# Text section
═══
[Date Prev][Date Next][Thread Prev][Thread Next][Date Index][Thread Index]

Re: Comparison of hoffman-idn-reg and jseng-idn-admin



Stephane,

This is one of the reasons why I dont think a generic algorithm with a
single table format can be designed to handle *all* languages[1].

I believe in a more strip down generic framework on handling of IDNs and its
variants (e.g. registration, deletion, transfer, etc). But the exact
algorithm to generate the variants should be defined per language.

[1] language as defined by RFC 3066.

-James Seng

----- Original Message -----
From: "Stephane Bortzmeyer" <bortzmeyer@xxxxxx>
To: "Martin Duerst" <duerst@xxxxxx>
Cc: "IDN registration policy list" <idn-reg-policy@xxxxxxx>
Sent: Thursday, April 03, 2003 4:20 PM
Subject: Re: Comparison of hoffman-idn-reg and jseng-idn-admin


>
> On Wed, Apr 02, 2003 at 03:07:03PM -0500,
>  Martin Duerst <duerst@xxxxxx> wrote
>  a message of 28 lines which said:
>
> > The danger of bundles being too big can easily happen for European
> > languages, with a bundle that defines that all accented versions of
> > a character are treated as the same as the base character.
>
> Yes, see my previous message, in the thread "New Internet Draft on
> registering IDNs". A typical example is the label
> "3suisses-assurances" (which actually exist in '.fr') which has a
> bundle of 306,250 labels with a table that uses (almost) all the
> Latin-1 characters.
>
> Not all of Latin-1 characters exist in French so we could downsize the
> table and therefore the bundles. But, on the other hand, for a
> registry like '.eu', we will need an even larger table since Europe
> requires more than just Latin-1.
═══
Saved data entry records

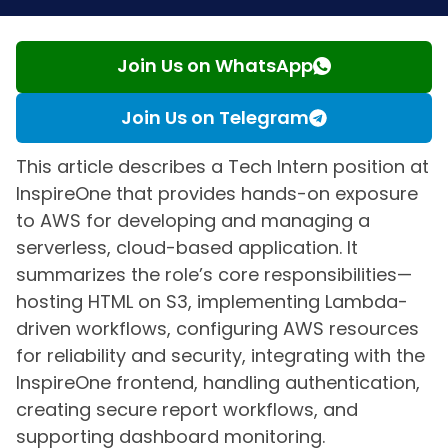
Join Us on WhatsApp
Join Us on Telegram
This article describes a Tech Intern position at
InspireOne that provides hands-on exposure
to AWS for developing and managing a
serverless, cloud-based application. It
summarizes the role’s core responsibilities—
hosting HTML on S3, implementing Lambda-
driven workflows, configuring AWS resources
for reliability and security, integrating with the
InspireOne frontend, handling authentication,
creating secure report workflows, and
supporting dashboard monitoring.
═══
# What you will do
**a.** In the IDN mailing-list message, how many labels are in the bundle for "3suisses-assurances"?
**b.** Please lay out every line of the saved data entry records as a Markdown table with the columns Nr and Line, skipping blank lines. Leave the pictures out of the answer.

# Exercise results
**a.** 306,250 labels.

**b.**
| Nr | Line |
|---|---|
| 1 | Join Us on WhatsApp |
| 2 | Join Us on Telegram |
| 3 | This article describes a Tech Intern position at |
| 4 | InspireOne that provides hands-on exposure |
| 5 | to AWS for developing and managing a |
| 6 | serverless, cloud-based application. It |
| 7 | summarizes the role’s core responsibilities— |
| 8 | hosting HTML on S3, implementing Lambda- |
| 9 | driven workflows, configuring AWS resources |
| 10 | for reliability and security, integrating with the |
| 11 | InspireOne frontend, handling authentication, |
| 12 | creating secure report workflows, and |
| 13 | supporting dashboard monitoring. |